Feathered rainbows

Rainbow Lorikeets are beautiful birds with plenty of attitude. At Braeside Park recently I was lucky enough to see them bathed in soft morning light and quieter than usual as they were preening their partners and examining trees for potential nesting hollows. Mutual preening, or allopreening, is a common pair-bonding ritual at the start of the breeding season.


 Rainbow Lorikeet (Trichoglossus haematodus)

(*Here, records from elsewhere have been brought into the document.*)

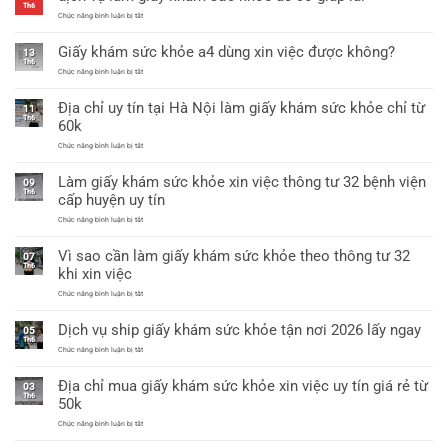
mới
sức
Th6
nhất
khỏe
ở
Chức năng bình luận bị tắt
thông
dịch
tư
vụ
Giấy khám sức khỏe a4 dùng xin việc được không?
25/2026
làm
13
mới
giấy
Th6
nhất
khám
ở
Chức năng bình luận bị tắt
sức
Giấy
khỏe
khám
Địa chỉ uy tín tại Hà Nội làm giấy khám sức khỏe chỉ từ
a3
sức
11
có
khỏe
Th6
60k
giáp
a4
lai
dùng
ở
Chức năng bình luận bị tắt
xin
Địa
việc
chỉ
được
Làm giấy khám sức khỏe xin việc thông tư 32 bệnh viện
uy
09
không?
tín
Th6
cấp huyện uy tín
tại
Hà
ở
Chức năng bình luận bị tắt
Nội
Làm
làm
giấy
giấy
Vì sao cần làm giấy khám sức khỏe theo thông tư 32
khám
07
khám
sức
Th6
sức
khi xin việc
khỏe
khỏe
xin
chỉ
ở
Chức năng bình luận bị tắt
việc
từ
Vì
thông
60k
sao
tư
Dịch vụ ship giấy khám sức khỏe tận nơi 2026 lấy ngay
cần
05
32
làm
Th6
bệnh
giấy
ở
Chức năng bình luận bị tắt
viện
khám
Dịch
cấp
sức
vụ
huyện
Địa chỉ mua giấy khám sức khỏe xin việc uy tín giá rẻ từ
khỏe
ship
uy
03
theo
giấy
tín
Th6
50k
thông
khám
tư
sức
ở
Chức năng bình luận bị tắt
32
khỏe
Địa
khi
tận
chỉ
xin
nơi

There was a Rainbow Lorikeet at each end of a dead branch. They were squawking and chattering at each other and seemed very relaxed about being photographed.


 Rainbow Lorikeet


They ripped at the bark, possibly for fun and possibly looking for insects to eat. Ranibows usually feed on nectar and pollen but also eat seeds, fruit and the occassional insect.


 Rainbow Lorikeet


I love seeing birds preening themselves and was particularly pleased to capture this image with catch-light in the rainbow’s eye as birds often close their eyes while working on their feathers.


 Rainbow Lorikeet


The male and female Rainbow Lorikeet look alike. Some members of the parrot family, like Australian King-Parrots, Gang Gang Cockatoos and Eclectus Parrots, are dimorphic: the sexes can be distinguished by their colouring.


 Rainbow Lorikeet


The allopreening took place nestled amongst the foliage of a eucalypt. I wonder if the bird that’s looking down is the male or the female – the other one looks as though it’s checking out the competition!


Rainbow Lorikeet


They peered into various hollows looking for somewhere to raise this year’s brood. It’s lovely to see such sweet signs of approaching springtime.